Things like Linux, Perl, Python, PHP, Apache, all of GNUs code - I guess much
of the well known "old-school" open source software - was very much the "some
developer 'scratching their own itch'" and then choosing to share their work,
with some more or less onerous obligation that others who use it also share
their work.

Lately we're hearing about "company backed" open source projects like Redis
and Mongo (and I'm not claiming this model hasn't existed for a long time,
just that it's making noise in the tech news sphere a lot recently), where
there are founders/employees/staff getting paid to work on open source
software - which is then being used and significantly monetised by other
companies (mostly cloud providers) who are benefiting from the work without
needing to give anything back - either time/effort or money.

The first category of projects don't seem to have much problem at all with
FAANG or other businesses using their code - either incidentally (Facebook
being built on PHP) or directly (every web hosting company and ISP in the
world effectively just selling Apache). These projects all wrote or
popularised the common/established open source licenses, and they're mostly
optimised for how these projects run. Often this is one person of a small core
who're either self funded or supported by the business they work for, and a
few or a huge number of contributors who are effectively "volunteers", at
least from the point of view that they are not looking to be financially
compensated for the time they spend on the project by the project itself. They
either work on the project in their own time for their own reasons, or they've
got agreement with their boss that working on the project is beneficial enough
to their business that they can do it on company time.

The second category though, are actually spending money running companies and
paying staff - funding it either through selling consulting services, burning
VC money, or upselling freemium versions, or whatever else they can think of
to bring in revenue. I think this part of the open source eco system is still
trying to explore new avenues for generating sustainable revenue to pay for
software development while still being "open source". The "old school"
licenses were not written with this model in mind, and so are not really
working well for some of these projects. For the same sorts of reasons that
some of the more permissive old-school licenses spun out from the GPL, giving
us things like Perl's Artistic License and the Apache License, these
contemporary "business owned/funded open source projects" are experimenting -
with more or less success and with more or less publicity backlash - with new
licenses or new clauses added to existing licenses.
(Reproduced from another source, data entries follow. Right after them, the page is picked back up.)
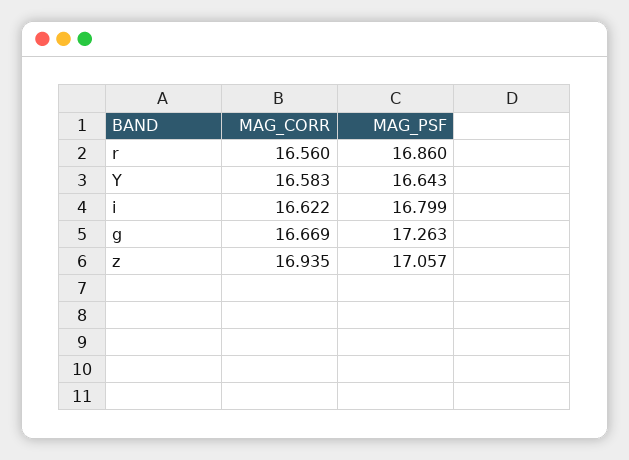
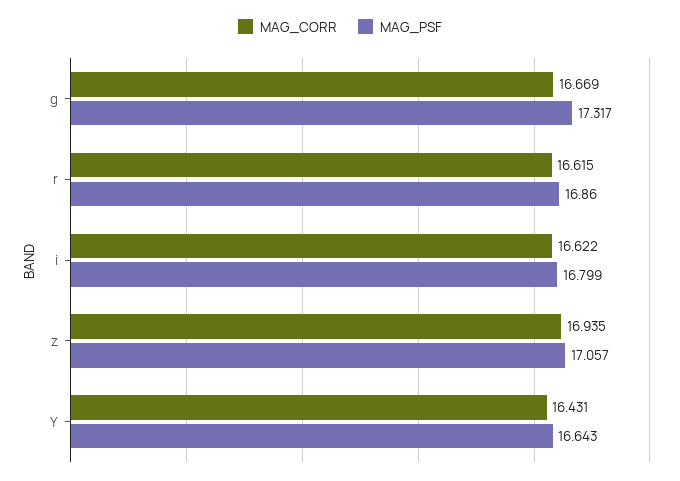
MAG_CORR, r: 16.56 -> 16.615
MAG_CORR, Y: 16.583 -> 16.431
MAG_PSF, g: 17.263 -> 17.317

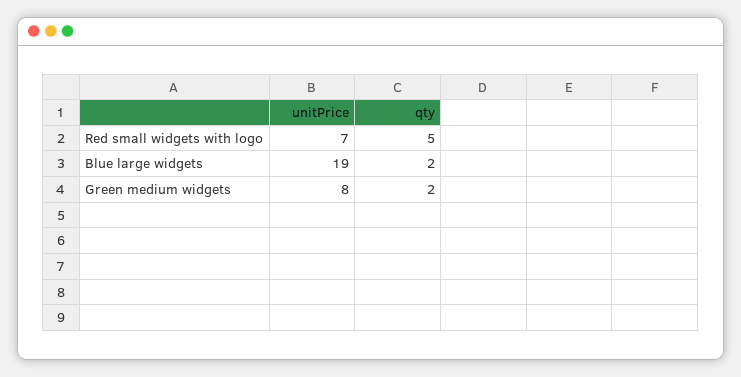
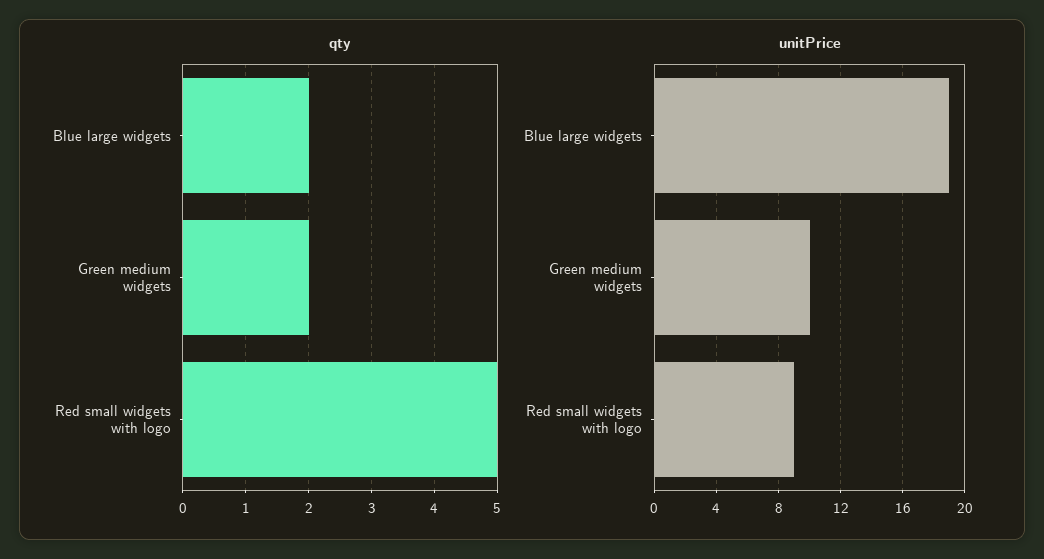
unitPrice, Red small widgets with logo: 7 -> 9
unitPrice, Green medium widgets: 8 -> 10

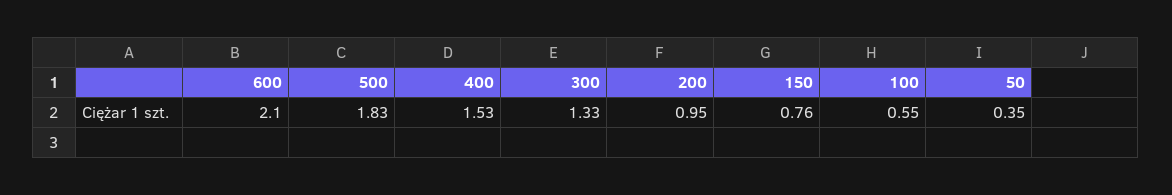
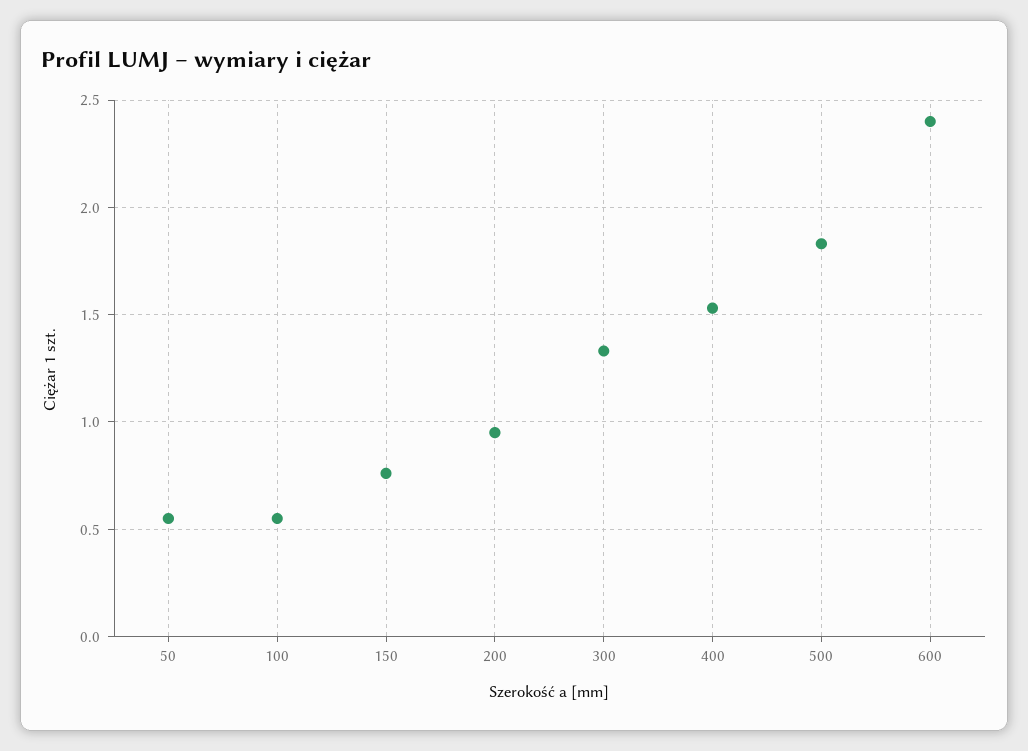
600: 2.1 -> 2.4
50: 0.35 -> 0.55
I think the "penalising users who're not contributing back" isn't the right
way to think about how to create a new open source model, even if only because
of the negativity inherent in that way of expressing it. I don't though, have
a good alternative to offer. I hope somebody hits on a good solution, because
I genuinely think it's possible that company-funded projects (like Redis and
Mongo for example) might be able to tackle difficult problems in different
ways to the "bazaar" model of open source.

------
tinktank
How do you propose to enforce such laws?